Without going into detail about the answers to all 14 questions (the complete answers can be found at http://www.sciencedebate2008.com/www/index.php?id=42), we’ll point to major themes that emerge from McCain’s answers.
Senator McCain twice invokes his career as a Navy officer in the course of 14 answers. In one case, he points out the dependence of military personnel on science and technology, and in the other he cites his Navy career in calling for better scientific understanding of the oceans, especially their role in climate change. He strongly supports nuclear power as an answer to our dependence on fossil fuels: he promises to put the country on track to build 45 new reactors by 2030.
He is also committed to exploring other ways to produce the increasing amount of energy the country will need, such as investing $2 billion a year for the next 15 years on clean coal technologies, and a $5,000 tax credit annually for any American who buys a zero-emission car. He will establish a $300 million prize–$1 for each American–for the development of a battery package that will essentially replace the gasoline engine.

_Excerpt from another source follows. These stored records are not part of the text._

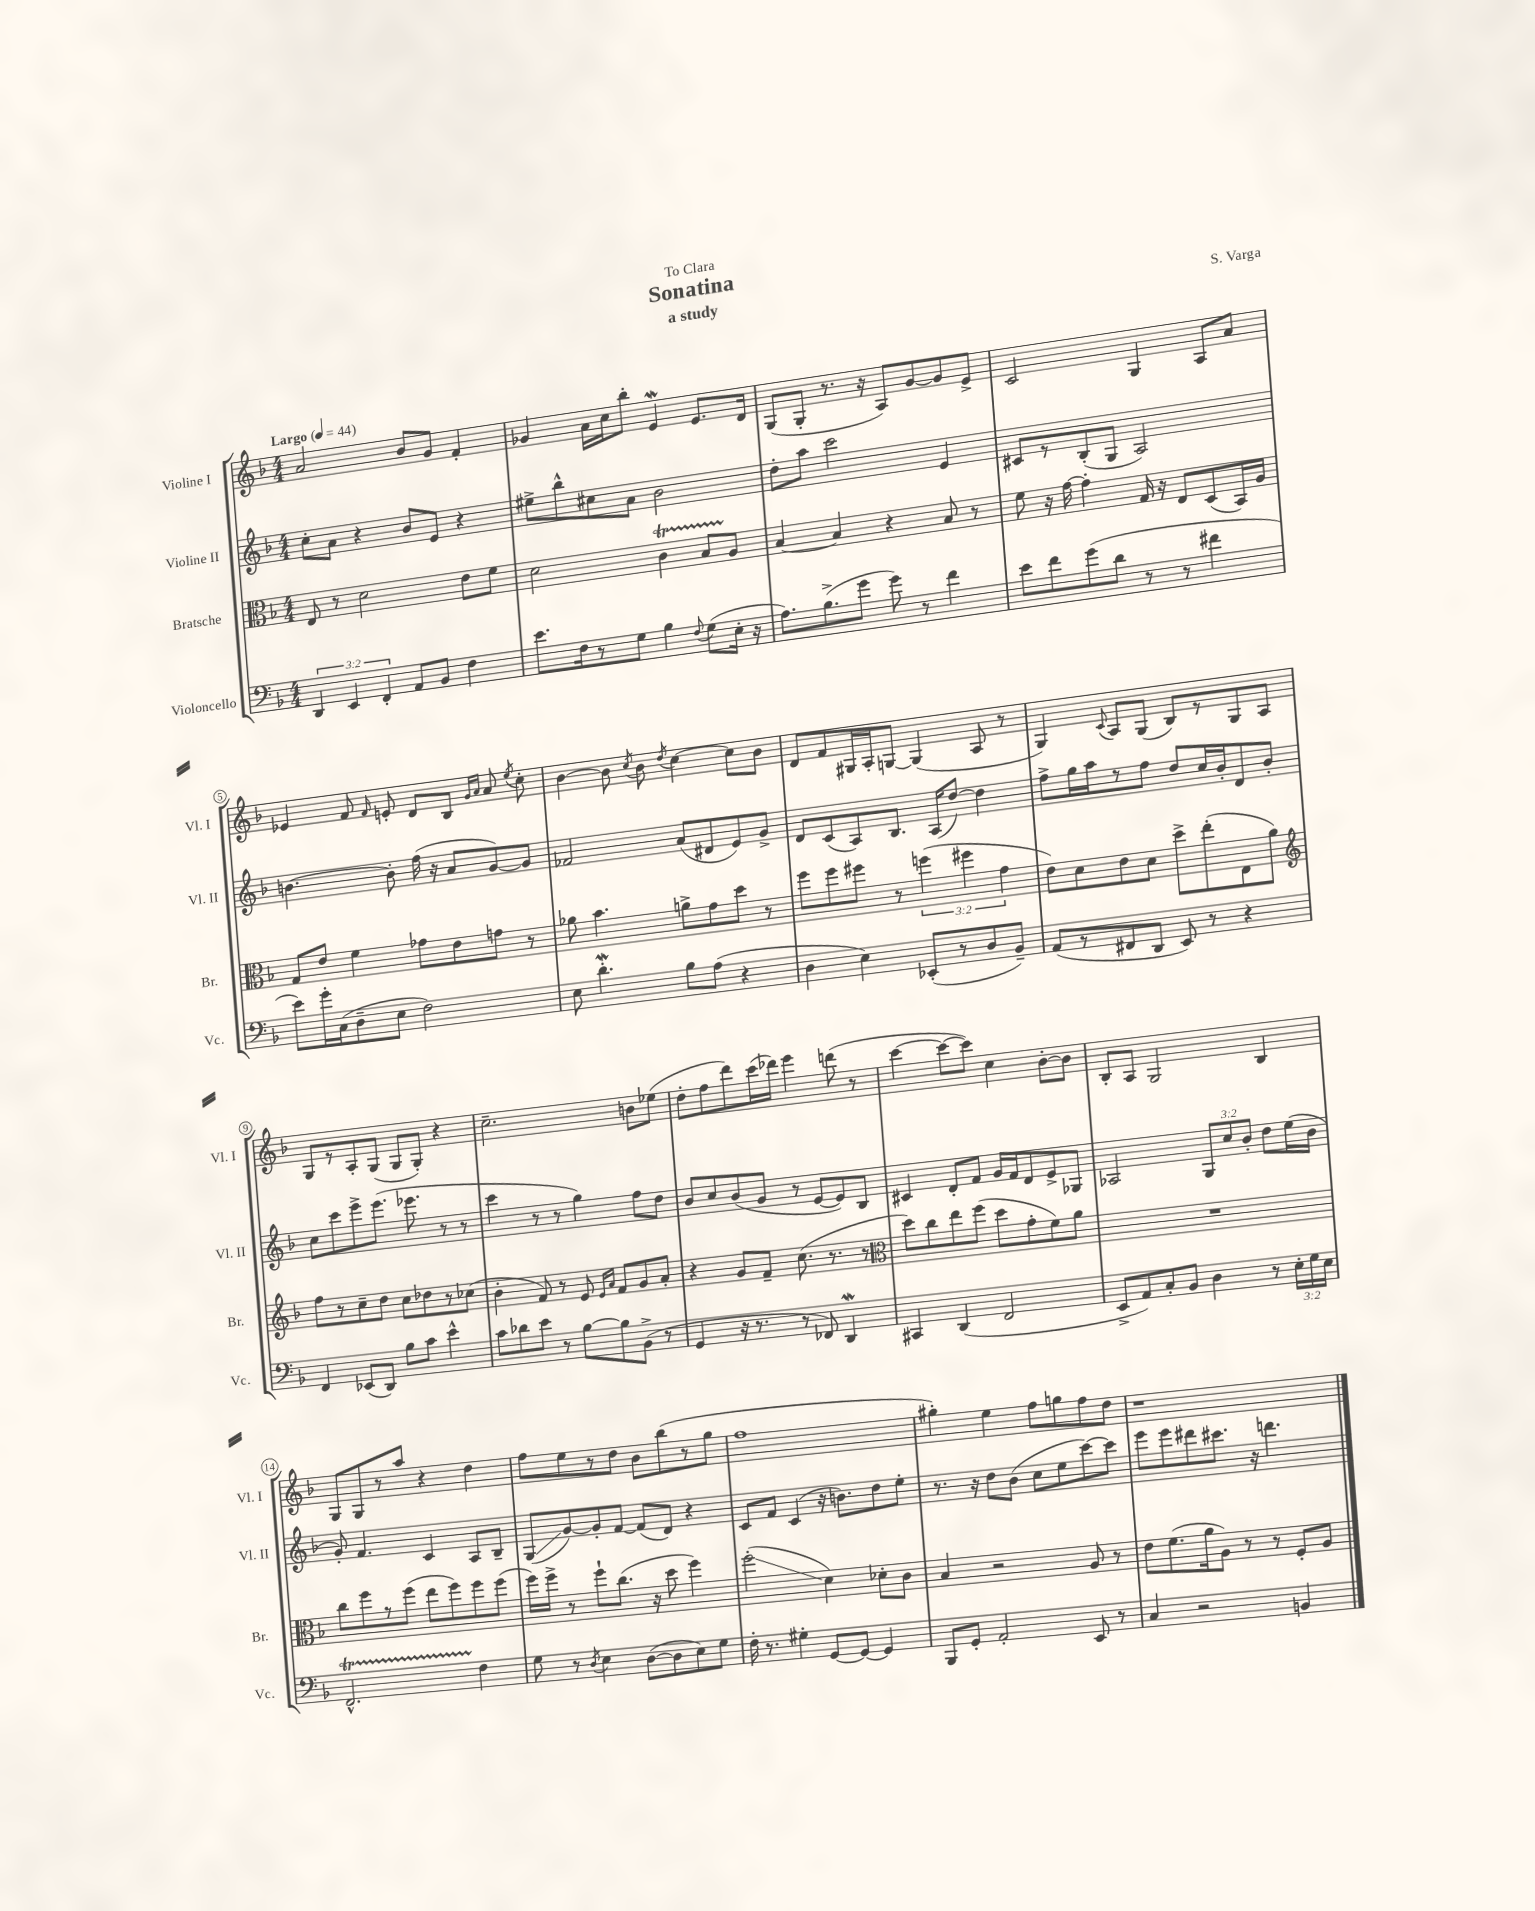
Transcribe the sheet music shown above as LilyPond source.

\header { title = "Sonatina" composer = "S. Varga" subtitle = "a study" dedication = "To Clara" }
<<
\new StaffGroup <<
\new Staff = "s0" \with { instrumentName = "Violine I" shortInstrumentName = "Vl. I" } {
    \clef treble \key f \major \numericTimeSignature \time 4/4 \tempo "Largo" 4 = 44
    \autoBeamOff a'2 bes'8[ g'8] f'4-. |
    ges'4 a'16[ c''16 bes''8]-. e'4\mordent e'8.[ d'16] |
    g8[( g8]-. r8. r16 a8[) g'8~ g'8 e'8]-> |
    c'2 g4 a8[ a'8] |
    ees'4 f'8 \grace { f'16 } e'8-. d'8[ bes8] \grace { g'16[ a'16] } a'8 \acciaccatura { e''8 } c''8-. |
    bes'4~ bes'8 \acciaccatura { c''8 } bes'8 \acciaccatura { d''8 } c''4~ c''8[ bes'8] |
    d'8[ f'8 gis16 a16-. g8]~ g4( a8 r8 |
    g4) \appoggiatura { c'8 } a8[ g8]( bes8[) r8 g8 a8] |
    g8[ r8 a8-. g8]( g8[ g8]-.) r4 |
    c''2.-- b'8[ ees''8]( |
    d''8[-. f''8 d'''8) c'''16( des'''16]) e'''4 d'''8( r8 |
    c'''4~ c'''8[~ c'''8]) c''4 bes'8[~-. bes'8] |
    bes8[-. a8] g2 bes4 |
    g8[ g8 r8 a''8] r4 d''4 |
    f''8[ e''8 r8 d''8] bes'8[ bes''8( r8 g''8] |
    f''1 |
    gis''4-.) e''4 f''8[ g''8 f''8 d''8] |
    r1 \bar "|." |
}
\new Staff = "s1" \with { instrumentName = "Violine II" shortInstrumentName = "Vl. II" } {
    \clef treble \key f \major \numericTimeSignature \time 4/4 \override Staff.TupletNumber.text = #tuplet-number::calc-fraction-text
    \autoBeamOff c''8[-. a'8] r4 bes'8[ e'8] r4 |
    eis''8[-> bes''8-^ cis''8 a'8] bes'2 |
    d''8[-. a''8] c'''2 e'4 |
    cis'8[ r8 bes8-.( g8] a2) |
    b'4.~ b'8-. f''16( r16 a'8[ g'8~) g'8] |
    fes'2 a'8[( dis'8 e'8) g'8]-> |
    d'8[ c'8( a8) bes8.] a16[( d''8]~) d''4 |
    f''8[-> g''16 a''16 r8 f''8] d''8[ c''16 bes'16-. d'8 bes'8]-. |
    c''8[ c'''8 e'''8-> e'''8.]( ees'''8. r8 r8 |
    c'''4 r8 r8 g''4) f''8[ d''8] |
    bes'8[ c''8 bes'8( g'8] r8 e'8[~ e'8) bes8] |
    cis'4 d'8[-. f'8] g'16[ f'16 d'8 e'8-> ges8] |
    aes2 \tuplet 3/2 { g8[ c''8 bes'8]-. } d''8[ e''16( bes'16] |
    g'8-.) f'4. c'4 a8[ bes8]-- |
    g8[\glissando( g'8~) g'8-. f'8]~ f'8[( d'8]) r4 |
    c'8[ f'8] c'4( r16 b'8.[) d''8 e''8]-. |
    r8. r16 d''8[ bes'8]( c''8[ e''8 c'''8~) c'''8] |
    e'''8[ e'''8 dis'''8 cis'''8.] r16 d'''4. \bar "|." |
}
\new Staff = "s2" \with { instrumentName = "Bratsche" shortInstrumentName = "Br." } {
    \clef alto \key f \major \numericTimeSignature \time 4/4 \override Staff.TupletNumber.text = #tuplet-number::calc-fraction-text
    \autoBeamOff e8 r8 d'2 e'8[ f'8] |
    d'2 c'4\startTrillSpan bes8[ a8]\stopTrillSpan |
    bes4~ bes4 r4 bes8 r8 |
    f'8 r16 g'16~ g'4-. g16 r16 e8[ d8( bes,16) a16] |
    g8[ e'8] f'4 ges'8[ e'8 g'8] r8 |
    aes'8 bes'4. a'8[-> g'8 d''8] r8 |
    f''8[ f''8 fis''8] r8 \tuplet 3/2 { f''4( fis''4 g'4 } |
    e'8[) d'8 e'8 d'8] d''8[-> e''8-.( e8 a'8]) |
    \clef treble f''8[ r8 c''8-- d''8] c''8[ des''8 r8 ces''8]( |
    bes'4-. f'8) r8 e'8 \grace { e'16[ a'16] } f'8[ g'8 a'8]-. |
    r4 g'8[ f'8]-- c''8.( r8. r8 |
    \clef alto d''8[) c''8 e''8 f''8]( d''8[ g'8-. f'8) a'8] |
    R1 |
    c''8[ f''8 r8 f''8]( e''8[ f''8) f''8 f''8]( |
    f''16[) f''16]-> r8 f''8[-! c''8.]( r16 d''8 f''4) |
    f''2-.\glissando( d'4) des'8[-. c'8] |
    bes4 r2 a8 r8 |
    e'8[ f'8.( a'16 a8]) r8 r8 f8[-. a8] \bar "|." |
}
\new Staff = "s3" \with { instrumentName = "Violoncello" shortInstrumentName = "Vc." } {
    \clef bass \key f \major \numericTimeSignature \time 4/4 \override Staff.TupletNumber.text = #tuplet-number::calc-fraction-text
    \autoBeamOff \tuplet 3/2 { d,4 e,4 f,4-. } a,8[ bes,8] f4 |
    e'8.[ f16 r8 g8] bes4 \appoggiatura { f8 } g8[( e16]-. r16 |
    a8.[) bes8.->( g'8] g'8) r8 f'4 |
    e'8[ f'8 g'8( d'8] r8 r8 fis'4 |
    e'8[) g'16-. c16( d8-- e8] f2) |
    e8 d'4.-.\mordent bes8[ a8]( r4 |
    d4 e4) ees,8[-.( r8 d8 bes,8]--) |
    a,8[( r8 fis,8 d,8] e,8) r8 r4 |
    f,4 ees,8[( d,8]) bes8[ c'8] e'4-^ |
    c'8[ des'8 e'8] r8 bes8[~ bes8 bes,8]->( r8 |
    g,4 r16 r8. r8 fes,8) d,4\mordent |
    cis,4 d,4( f,2 |
    e,8[-> a,8) c8-. bes,8] d4 r8 \tuplet 3/2 { e16[-. g16 e16] } |
    f,2.-^\startTrillSpan f4\stopTrillSpan |
    g8 r8 \acciaccatura { d8 } e4 d8[~( d8 e8) g8] |
    f16-. r8. gis4-. g,8[~ g,8]~ g,4 |
    bes,,8[ g,8]-. a,2-. e,8 r8 |
    c4 r2 b,4 \bar "|." |
}
>>
>>
\layout { \context { \Score \override BarNumber.stencil = #(make-stencil-circler 0.1 0.3 ly:text-interface::print) } }
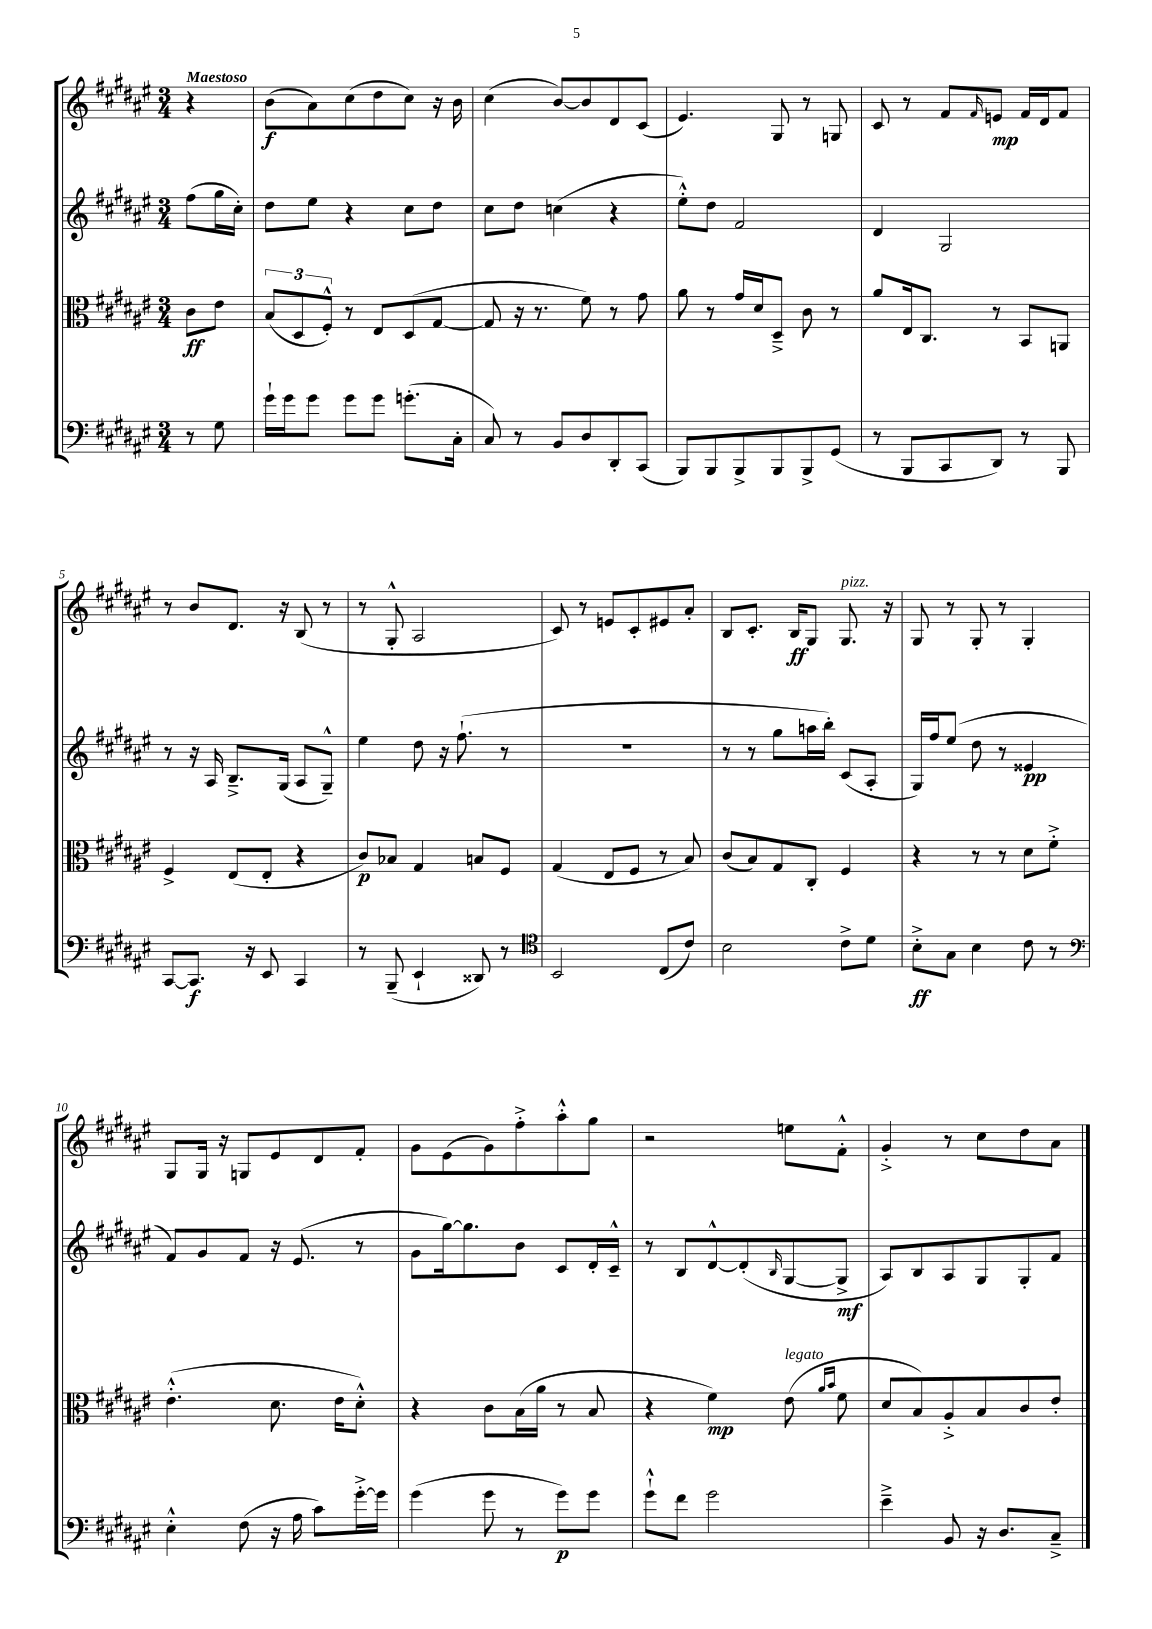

McCain believes that education in science, mathematics, engineering, and technology (STEM) is the key to maintaining our ability to compete in the global economy. He will not only promote student achievement in STEM, but will also provide incentive bonuses to teachers. A competitive grant program, funded with $250 millions, will expand online education in STEM.
McCain cites his experience as chair of the Senate Commerce, Science, and Transportation Committee when he endorses the commercial space industry. He sees space exploration as a national priority and wants to maximize the research and commercial possibilities of the space station’s laboratory.
While supporting federal funding for embryonic stem cell research, he will refuse “to sacrifice moral values and ethical principles for the sake of scientific progress.” He believes that the major concern with the American health care system is that it costs too much, and that the appropriate use of technology will reduce costs.
In general, McCain supports science education, scientific research and the development of technology to implement a “global competitive agenda,” involving business and industry as partners with the U.S. government.